On Our First Fosters

We have decided to become foster carers for pugs in need. After that, things moved pretty quickly. We picked out a cute-looking little guy from the charity’s website and made our claim. To our surprise, we got him…and then he got sick and wasn’t ready to be around other dogs, so they offered us a pair of old pugs.

Our momentum could not be stopped at that point.

“Sure!” we said.

“Ladies and gentlemen,” I now say, “please join me in welcoming Johnny Cash and June Carter.” That’s a fun thing to do.

The JCs are an old, pair-bonded couple. June is around 15 pounds. She’s tiny. Johnny is about 20 pounds heavier and must have a fair bit of bulldog in him. They’d been with us less than 24 hours and everyone in the house was already developing a wild-eyed stare and a voice quiver. When we volunteered to foster for Pug Rescue Austin, I think we’d imagined a little playmate for John Henry. These two will not be racing around the yard with our little sprinter.

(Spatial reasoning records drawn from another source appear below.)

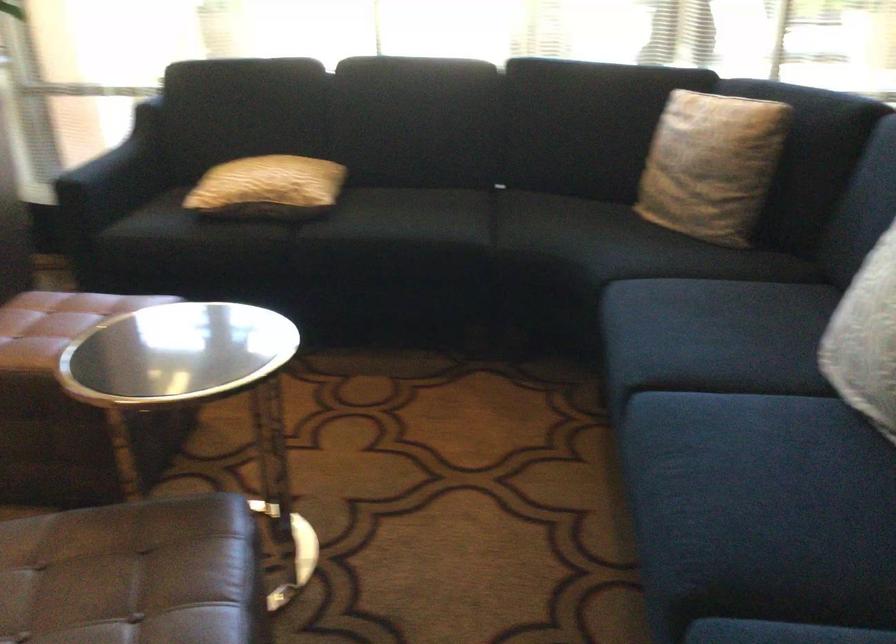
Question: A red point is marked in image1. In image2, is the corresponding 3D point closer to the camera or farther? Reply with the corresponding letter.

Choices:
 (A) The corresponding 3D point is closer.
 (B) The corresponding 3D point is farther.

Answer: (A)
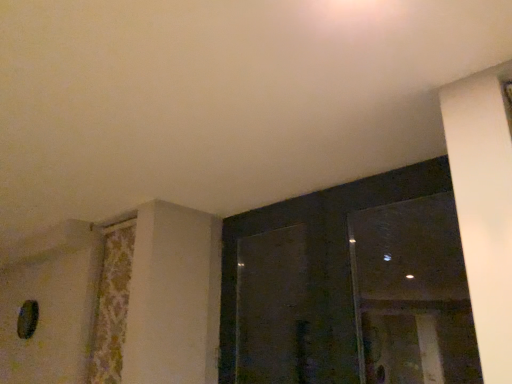
Question: Is floral fabric curtain at left closer to camera compared to transparent glass window at upper right, acting as the second window starting from the left?

Choices:
 (A) no
 (B) yes

Answer: (A)

Question: From the image's perspective, does floral fabric curtain at left appear higher than transparent glass window at upper right, acting as the second window starting from the left?

Choices:
 (A) yes
 (B) no

Answer: (B)

Question: Does floral fabric curtain at left have a greater height compared to transparent glass window at upper right, acting as the second window starting from the left?

Choices:
 (A) yes
 (B) no

Answer: (A)

Question: Does floral fabric curtain at left come behind transparent glass window at upper right, acting as the second window starting from the left?

Choices:
 (A) yes
 (B) no

Answer: (A)

Question: Does floral fabric curtain at left appear on the left side of transparent glass window at upper right, the 1th window viewed from the right?

Choices:
 (A) yes
 (B) no

Answer: (A)

Question: Can you confirm if floral fabric curtain at left is shorter than transparent glass window at upper right, acting as the second window starting from the left?

Choices:
 (A) yes
 (B) no

Answer: (B)

Question: From a real-world perspective, does transparent glass window at upper right, the 1th window viewed from the right, sit lower than transparent glass window at upper right, acting as the first window starting from the left?

Choices:
 (A) no
 (B) yes

Answer: (A)

Question: Could you tell me if transparent glass window at upper right, the 1th window viewed from the right, is turned towards transparent glass window at upper right, acting as the first window starting from the left?

Choices:
 (A) no
 (B) yes

Answer: (B)

Question: Can you confirm if transparent glass window at upper right, the 1th window viewed from the right, is smaller than transparent glass window at upper right, arranged as the second window when viewed from the right?

Choices:
 (A) yes
 (B) no

Answer: (A)

Question: Is transparent glass window at upper right, the 1th window viewed from the right, at the right side of transparent glass window at upper right, arranged as the second window when viewed from the right?

Choices:
 (A) yes
 (B) no

Answer: (A)

Question: Does transparent glass window at upper right, acting as the second window starting from the left, have a lesser width compared to transparent glass window at upper right, acting as the first window starting from the left?

Choices:
 (A) yes
 (B) no

Answer: (A)

Question: Is transparent glass window at upper right, the 1th window viewed from the right, positioned in front of transparent glass window at upper right, acting as the first window starting from the left?

Choices:
 (A) yes
 (B) no

Answer: (B)

Question: Would you consider transparent glass screen door at center to be distant from transparent glass window at upper right, arranged as the second window when viewed from the right?

Choices:
 (A) no
 (B) yes

Answer: (A)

Older pugs come with issues. We know that from our own Miss Jordan. And having 4 pugs at the same time might be over-ambitious. The settling in period is challenging for us all.

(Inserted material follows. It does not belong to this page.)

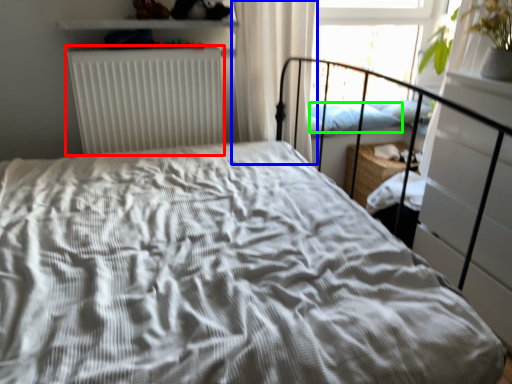
Question: Which object is positioned closest to radiator (highlighted by a red box)? Select from curtain (highlighted by a blue box) and pillow (highlighted by a green box).

Choices:
 (A) curtain
 (B) pillow

Answer: (A)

After the first 12 hours, we’d done our fair share of cleaning up surprises on the floor and trying to get the new arrivals to answer to their names. We suddenly realized how lucky we’d got with our two.

Johnny had stolen a tortilla off my plate on his very first day and seems extremely interested in the contents of the trash. We now eat at the table at all times, which might not be a bad thing. 

They sleep well together in the crate provided by PRA. And June barks when she needs to be out at 6am. However, sometimes she really needs to be out and doesn’t quite make it to the back door. We are now very motived to break all kinds of records making sure June’s first poop of the day is on grass.

Because we were newbies, the first breakfast was pandemonium. June didn’t eat at all while Johnny ate like he’d never seen food before. And when Jordan offered to help him out – when, to be fair, he showed no signs of needing any help – she was rebuffed in the strongest fashion. Poor baby; brave boy.

And then, completed unconnected to anything, I managed to knock over a full cup of coffee with the strainer still on top. As it fell in slo-mo, I imagined having to explain to the nice people at PRA how I’d scalded their two newest old darlings. As it happened, no one was hurt except our kitchen mat, which took the full force of my clumsiness, and who we now consider the first casualty of the grand experiment we are undertaking.

Before we took on our first fosters, people made regular cracks about “foster failing” – meaning that you start off as foster parents but end up adopting. As of that first morning, we felt more like we were going to completely fail. Looking after the JCs might be completely beyond us.

So, as the new two are pale and the old two are dark, I’m going to use a cheap narrative trick and decide they are mirror images of each other. Where our small old lady is feisty and energetic, Little JC is quiet and timid. And poopy. So very poopy. Where our big guy is spry and energetic, Big JC is slow and much much heavier. And, up to that point, less afraid of Jordan.

We moved to the office for the day. Things took a while to settle down. Our kids took the beds as if they’ve done this before. Big JC followed Little JC around the room until she settled under my prize uncomfortable chair from my collection of uncomfortable chairs (to kind of quote Ani DiFranco). Big JC couldn’t get under there, so he lay beside her. At least for a while, before the pacing began again. 

Slowly…eventually…they all settle. I could concentrate on work. Is this…going to be OK?

At one point later in the morning, Big JC and JH engage in some jousting. JH is used to being the biggest little pug in his immediate environment. Big JC outweighs him by 30% or so. John Henry is soon struggling. What happens next surprises me and, in a weird way, delights me. Jordan climbs out of her bed and stands between the two boys. She stares at Big JC. He retreats into a corner like in a cartoon. And he stays there while Jordan – half as big but infinitely feistier – hold her ground.

I had believed that she didn’t care for JH. That she tolerated him. But here she was: standing up for him. No one messes with that airhead but me, she was saying. I heard it. And so did Johnny Cash.

Shouting “Johnny Cash” whenever we want to attract his attention soon loses its novelty. I switch to referring to them as Big JC and Little JC. When talking to them, I mainly say “Hey you” or “Hey bay-bee” like a barroom romancer. 

Big JC is a mighty little barrel of a boy. He uses his relative mass to assert himself. Sure, he might be devoted to Little JC. He might be lost without her. But if a hand is offered for the patting of a head, he will steamroller her out of the way to get to it. This happens every time anyone pays any attention to Little JC.

The only way to pay her any attention is to pick her up and put her on my lap. Which I do. And then she doesn’t want to get down again. So she stays there as I take meetings, type emails, all the other sexy things a Senior Editorial Services and Accessibility Manager does in the course of his or her day.

And, yes. Of course. At that point she gains a little part of my heart. But the pooping needs to continue to happen outside or this relationship is not built to last.